━━━ Supplied information

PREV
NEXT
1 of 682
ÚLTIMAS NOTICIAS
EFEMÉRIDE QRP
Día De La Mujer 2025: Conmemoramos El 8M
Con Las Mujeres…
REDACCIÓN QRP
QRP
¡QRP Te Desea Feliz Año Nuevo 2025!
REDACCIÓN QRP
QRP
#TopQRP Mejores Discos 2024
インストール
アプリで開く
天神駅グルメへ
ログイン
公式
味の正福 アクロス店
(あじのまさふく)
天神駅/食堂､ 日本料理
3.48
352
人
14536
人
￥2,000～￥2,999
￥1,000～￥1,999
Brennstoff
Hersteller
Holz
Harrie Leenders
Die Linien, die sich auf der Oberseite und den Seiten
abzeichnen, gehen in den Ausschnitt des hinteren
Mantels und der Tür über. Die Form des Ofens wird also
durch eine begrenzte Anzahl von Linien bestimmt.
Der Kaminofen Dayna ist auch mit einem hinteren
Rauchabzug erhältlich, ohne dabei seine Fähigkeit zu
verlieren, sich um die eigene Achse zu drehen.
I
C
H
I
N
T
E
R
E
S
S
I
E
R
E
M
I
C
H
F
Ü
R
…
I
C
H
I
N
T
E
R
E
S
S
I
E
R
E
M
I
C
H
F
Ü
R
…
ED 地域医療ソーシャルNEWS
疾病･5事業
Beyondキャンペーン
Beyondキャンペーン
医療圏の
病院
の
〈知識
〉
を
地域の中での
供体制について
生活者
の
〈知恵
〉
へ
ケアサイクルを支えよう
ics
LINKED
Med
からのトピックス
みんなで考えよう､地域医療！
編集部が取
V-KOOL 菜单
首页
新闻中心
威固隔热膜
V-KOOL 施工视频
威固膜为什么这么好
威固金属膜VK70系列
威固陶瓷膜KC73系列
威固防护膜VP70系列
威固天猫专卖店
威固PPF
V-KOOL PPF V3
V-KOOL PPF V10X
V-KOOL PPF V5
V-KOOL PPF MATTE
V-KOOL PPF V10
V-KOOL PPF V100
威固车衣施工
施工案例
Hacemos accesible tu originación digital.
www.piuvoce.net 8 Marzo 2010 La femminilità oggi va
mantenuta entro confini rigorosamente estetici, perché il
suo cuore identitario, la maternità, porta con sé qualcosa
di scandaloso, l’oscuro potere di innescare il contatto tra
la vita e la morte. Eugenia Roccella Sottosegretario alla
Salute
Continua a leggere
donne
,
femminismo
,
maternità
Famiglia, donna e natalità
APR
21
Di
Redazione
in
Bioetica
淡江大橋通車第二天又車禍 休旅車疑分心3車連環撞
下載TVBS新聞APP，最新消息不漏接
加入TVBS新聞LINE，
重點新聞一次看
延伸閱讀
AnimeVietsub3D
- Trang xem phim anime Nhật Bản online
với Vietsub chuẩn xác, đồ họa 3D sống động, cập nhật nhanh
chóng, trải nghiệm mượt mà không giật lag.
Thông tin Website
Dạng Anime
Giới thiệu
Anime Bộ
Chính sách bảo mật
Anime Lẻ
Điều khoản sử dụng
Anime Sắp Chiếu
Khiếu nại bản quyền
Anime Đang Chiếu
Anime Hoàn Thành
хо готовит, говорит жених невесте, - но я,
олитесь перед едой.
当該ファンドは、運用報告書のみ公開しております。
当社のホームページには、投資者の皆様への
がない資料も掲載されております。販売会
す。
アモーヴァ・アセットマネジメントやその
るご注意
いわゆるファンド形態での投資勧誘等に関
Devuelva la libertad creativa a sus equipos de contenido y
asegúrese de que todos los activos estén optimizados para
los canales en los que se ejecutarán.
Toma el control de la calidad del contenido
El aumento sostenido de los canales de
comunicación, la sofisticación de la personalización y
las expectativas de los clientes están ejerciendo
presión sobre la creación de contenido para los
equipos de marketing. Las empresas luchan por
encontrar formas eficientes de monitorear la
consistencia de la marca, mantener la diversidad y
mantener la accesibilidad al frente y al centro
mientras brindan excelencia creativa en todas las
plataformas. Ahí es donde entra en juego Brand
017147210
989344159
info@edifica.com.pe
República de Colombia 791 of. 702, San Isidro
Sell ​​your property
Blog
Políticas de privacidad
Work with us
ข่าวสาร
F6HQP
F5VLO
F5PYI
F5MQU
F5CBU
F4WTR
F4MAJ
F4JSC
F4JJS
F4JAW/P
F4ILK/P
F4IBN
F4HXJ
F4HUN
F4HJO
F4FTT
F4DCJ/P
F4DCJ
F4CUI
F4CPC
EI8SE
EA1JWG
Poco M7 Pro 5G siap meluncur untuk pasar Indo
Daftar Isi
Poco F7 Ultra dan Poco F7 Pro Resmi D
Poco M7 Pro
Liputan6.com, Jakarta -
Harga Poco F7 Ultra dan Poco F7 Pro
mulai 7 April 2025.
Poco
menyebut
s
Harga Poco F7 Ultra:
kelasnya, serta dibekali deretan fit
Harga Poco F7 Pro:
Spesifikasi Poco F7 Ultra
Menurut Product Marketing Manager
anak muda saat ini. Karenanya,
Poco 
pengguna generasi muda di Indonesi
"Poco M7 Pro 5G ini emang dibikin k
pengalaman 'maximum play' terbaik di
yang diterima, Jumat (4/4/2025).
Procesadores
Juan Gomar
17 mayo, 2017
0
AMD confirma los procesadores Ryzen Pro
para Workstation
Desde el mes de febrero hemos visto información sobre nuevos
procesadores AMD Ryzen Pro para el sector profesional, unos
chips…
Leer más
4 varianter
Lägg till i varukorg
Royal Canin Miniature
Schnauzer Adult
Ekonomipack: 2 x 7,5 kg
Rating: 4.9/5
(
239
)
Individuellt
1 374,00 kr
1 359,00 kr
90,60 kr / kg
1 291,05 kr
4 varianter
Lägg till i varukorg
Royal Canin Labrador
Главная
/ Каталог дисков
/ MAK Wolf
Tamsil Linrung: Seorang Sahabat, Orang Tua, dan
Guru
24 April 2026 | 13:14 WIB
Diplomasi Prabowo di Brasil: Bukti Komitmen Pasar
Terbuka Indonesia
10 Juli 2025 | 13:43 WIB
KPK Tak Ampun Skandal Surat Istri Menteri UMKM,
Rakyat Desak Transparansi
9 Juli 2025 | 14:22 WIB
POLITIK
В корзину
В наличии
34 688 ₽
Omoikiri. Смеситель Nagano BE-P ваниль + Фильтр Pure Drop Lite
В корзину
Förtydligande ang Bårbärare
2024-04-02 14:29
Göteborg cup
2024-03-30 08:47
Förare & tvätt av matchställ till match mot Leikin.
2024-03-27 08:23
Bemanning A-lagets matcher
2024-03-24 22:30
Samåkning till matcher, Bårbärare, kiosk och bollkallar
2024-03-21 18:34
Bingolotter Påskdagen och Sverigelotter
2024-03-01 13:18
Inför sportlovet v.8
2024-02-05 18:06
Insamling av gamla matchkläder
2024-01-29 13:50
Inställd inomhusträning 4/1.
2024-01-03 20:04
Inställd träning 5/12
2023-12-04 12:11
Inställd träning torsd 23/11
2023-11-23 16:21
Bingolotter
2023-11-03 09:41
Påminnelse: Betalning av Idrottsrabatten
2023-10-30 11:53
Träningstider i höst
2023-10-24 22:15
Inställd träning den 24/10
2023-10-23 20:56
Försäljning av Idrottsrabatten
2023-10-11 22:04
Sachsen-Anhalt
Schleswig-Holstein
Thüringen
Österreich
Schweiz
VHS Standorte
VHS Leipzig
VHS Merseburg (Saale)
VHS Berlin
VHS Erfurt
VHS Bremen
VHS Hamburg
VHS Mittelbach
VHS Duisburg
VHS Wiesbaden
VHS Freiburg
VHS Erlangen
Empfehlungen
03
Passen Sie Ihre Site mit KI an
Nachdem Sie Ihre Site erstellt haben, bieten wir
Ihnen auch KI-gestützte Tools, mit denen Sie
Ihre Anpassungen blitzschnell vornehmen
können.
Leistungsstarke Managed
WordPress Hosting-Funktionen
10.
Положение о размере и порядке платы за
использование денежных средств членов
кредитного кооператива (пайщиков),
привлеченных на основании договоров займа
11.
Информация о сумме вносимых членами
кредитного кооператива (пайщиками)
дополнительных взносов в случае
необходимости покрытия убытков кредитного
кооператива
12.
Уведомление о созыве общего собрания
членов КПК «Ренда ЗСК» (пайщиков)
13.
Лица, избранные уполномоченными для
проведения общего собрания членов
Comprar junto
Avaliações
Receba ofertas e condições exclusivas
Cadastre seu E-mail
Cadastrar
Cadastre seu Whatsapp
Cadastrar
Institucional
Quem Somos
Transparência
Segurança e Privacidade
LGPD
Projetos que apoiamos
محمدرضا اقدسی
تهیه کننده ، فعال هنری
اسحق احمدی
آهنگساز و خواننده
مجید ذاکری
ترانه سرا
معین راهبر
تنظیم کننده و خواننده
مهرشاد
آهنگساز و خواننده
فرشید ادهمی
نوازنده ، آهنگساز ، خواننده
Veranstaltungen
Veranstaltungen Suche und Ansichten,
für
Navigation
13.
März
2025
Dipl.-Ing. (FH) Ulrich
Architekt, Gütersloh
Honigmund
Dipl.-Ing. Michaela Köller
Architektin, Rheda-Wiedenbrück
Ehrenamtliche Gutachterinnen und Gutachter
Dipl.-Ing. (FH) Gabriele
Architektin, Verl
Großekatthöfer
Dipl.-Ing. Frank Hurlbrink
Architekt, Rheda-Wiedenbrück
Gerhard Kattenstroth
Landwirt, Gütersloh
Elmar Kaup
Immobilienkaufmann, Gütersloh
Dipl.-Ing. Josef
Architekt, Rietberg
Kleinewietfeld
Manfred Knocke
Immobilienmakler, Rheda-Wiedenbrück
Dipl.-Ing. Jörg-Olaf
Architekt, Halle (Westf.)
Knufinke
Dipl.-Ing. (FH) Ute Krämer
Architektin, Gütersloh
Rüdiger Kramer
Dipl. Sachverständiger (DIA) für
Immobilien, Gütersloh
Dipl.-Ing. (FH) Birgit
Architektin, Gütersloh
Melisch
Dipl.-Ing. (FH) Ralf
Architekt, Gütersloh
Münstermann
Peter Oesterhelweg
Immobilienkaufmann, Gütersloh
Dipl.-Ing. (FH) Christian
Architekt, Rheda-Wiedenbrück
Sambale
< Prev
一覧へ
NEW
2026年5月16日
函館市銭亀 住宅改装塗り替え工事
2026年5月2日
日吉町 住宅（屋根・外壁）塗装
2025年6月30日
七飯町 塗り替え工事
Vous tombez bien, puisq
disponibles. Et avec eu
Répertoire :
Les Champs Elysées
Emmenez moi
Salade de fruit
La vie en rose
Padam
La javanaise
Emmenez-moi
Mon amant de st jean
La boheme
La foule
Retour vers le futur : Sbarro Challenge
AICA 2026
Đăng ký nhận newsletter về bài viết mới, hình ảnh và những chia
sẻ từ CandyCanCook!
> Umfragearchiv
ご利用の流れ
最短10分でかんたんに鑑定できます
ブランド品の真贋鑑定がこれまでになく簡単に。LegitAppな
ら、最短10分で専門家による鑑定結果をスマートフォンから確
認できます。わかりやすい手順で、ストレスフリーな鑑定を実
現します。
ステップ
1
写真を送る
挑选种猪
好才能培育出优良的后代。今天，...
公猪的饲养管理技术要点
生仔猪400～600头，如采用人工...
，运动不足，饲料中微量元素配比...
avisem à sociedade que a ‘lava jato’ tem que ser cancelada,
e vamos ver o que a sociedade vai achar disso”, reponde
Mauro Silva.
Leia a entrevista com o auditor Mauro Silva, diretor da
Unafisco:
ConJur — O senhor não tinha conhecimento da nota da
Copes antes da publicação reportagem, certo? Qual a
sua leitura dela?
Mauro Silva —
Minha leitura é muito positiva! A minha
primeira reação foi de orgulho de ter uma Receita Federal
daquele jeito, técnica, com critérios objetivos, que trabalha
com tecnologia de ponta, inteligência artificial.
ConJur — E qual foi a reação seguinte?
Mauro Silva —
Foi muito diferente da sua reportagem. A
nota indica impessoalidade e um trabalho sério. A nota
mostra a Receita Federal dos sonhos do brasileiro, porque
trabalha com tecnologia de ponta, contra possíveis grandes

━━━━━━

● **What is required**:
Copy the items word for word from their first line through the line containing "хо готовит, говорит", including that line.

● **Response to this exercise**:
PREV
NEXT
1 of 682
ÚLTIMAS NOTICIAS
EFEMÉRIDE QRP
Día De La Mujer 2025: Conmemoramos El 8M
Con Las Mujeres…
REDACCIÓN QRP
QRP
¡QRP Te Desea Feliz Año Nuevo 2025!
REDACCIÓN QRP
QRP
#TopQRP Mejores Discos 2024
インストール
アプリで開く
天神駅グルメへ
ログイン
公式
味の正福 アクロス店
(あじのまさふく)
天神駅/食堂､ 日本料理
3.48
352
人
14536
人
￥2,000～￥2,999
￥1,000～￥1,999
Brennstoff
Hersteller
Holz
Harrie Leenders
Die Linien, die sich auf der Oberseite und den Seiten
abzeichnen, gehen in den Ausschnitt des hinteren
Mantels und der Tür über. Die Form des Ofens wird also
durch eine begrenzte Anzahl von Linien bestimmt.
Der Kaminofen Dayna ist auch mit einem hinteren
Rauchabzug erhältlich, ohne dabei seine Fähigkeit zu
verlieren, sich um die eigene Achse zu drehen.
I
C
H
I
N
T
E
R
E
S
S
I
E
R
E
M
I
C
H
F
Ü
R
…
I
C
H
I
N
T
E
R
E
S
S
I
E
R
E
M
I
C
H
F
Ü
R
…
ED 地域医療ソーシャルNEWS
疾病･5事業
Beyondキャンペーン
Beyondキャンペーン
医療圏の
病院
の
〈知識
〉
を
地域の中での
供体制について
生活者
の
〈知恵
〉
へ
ケアサイクルを支えよう
ics
LINKED
Med
からのトピックス
みんなで考えよう､地域医療！
編集部が取
V-KOOL 菜单
首页
新闻中心
威固隔热膜
V-KOOL 施工视频
威固膜为什么这么好
威固金属膜VK70系列
威固陶瓷膜KC73系列
威固防护膜VP70系列
威固天猫专卖店
威固PPF
V-KOOL PPF V3
V-KOOL PPF V10X
V-KOOL PPF V5
V-KOOL PPF MATTE
V-KOOL PPF V10
V-KOOL PPF V100
威固车衣施工
施工案例
Hacemos accesible tu originación digital.
www.piuvoce.net 8 Marzo 2010 La femminilità oggi va
mantenuta entro confini rigorosamente estetici, perché il
suo cuore identitario, la maternità, porta con sé qualcosa
di scandaloso, l’oscuro potere di innescare il contatto tra
la vita e la morte. Eugenia Roccella Sottosegretario alla
Salute
Continua a leggere
donne
,
femminismo
,
maternità
Famiglia, donna e natalità
APR
21
Di
Redazione
in
Bioetica
淡江大橋通車第二天又車禍 休旅車疑分心3車連環撞
下載TVBS新聞APP，最新消息不漏接
加入TVBS新聞LINE，
重點新聞一次看
延伸閱讀
AnimeVietsub3D
- Trang xem phim anime Nhật Bản online
với Vietsub chuẩn xác, đồ họa 3D sống động, cập nhật nhanh
chóng, trải nghiệm mượt mà không giật lag.
Thông tin Website
Dạng Anime
Giới thiệu
Anime Bộ
Chính sách bảo mật
Anime Lẻ
Điều khoản sử dụng
Anime Sắp Chiếu
Khiếu nại bản quyền
Anime Đang Chiếu
Anime Hoàn Thành
хо готовит, говорит жених невесте, - но я,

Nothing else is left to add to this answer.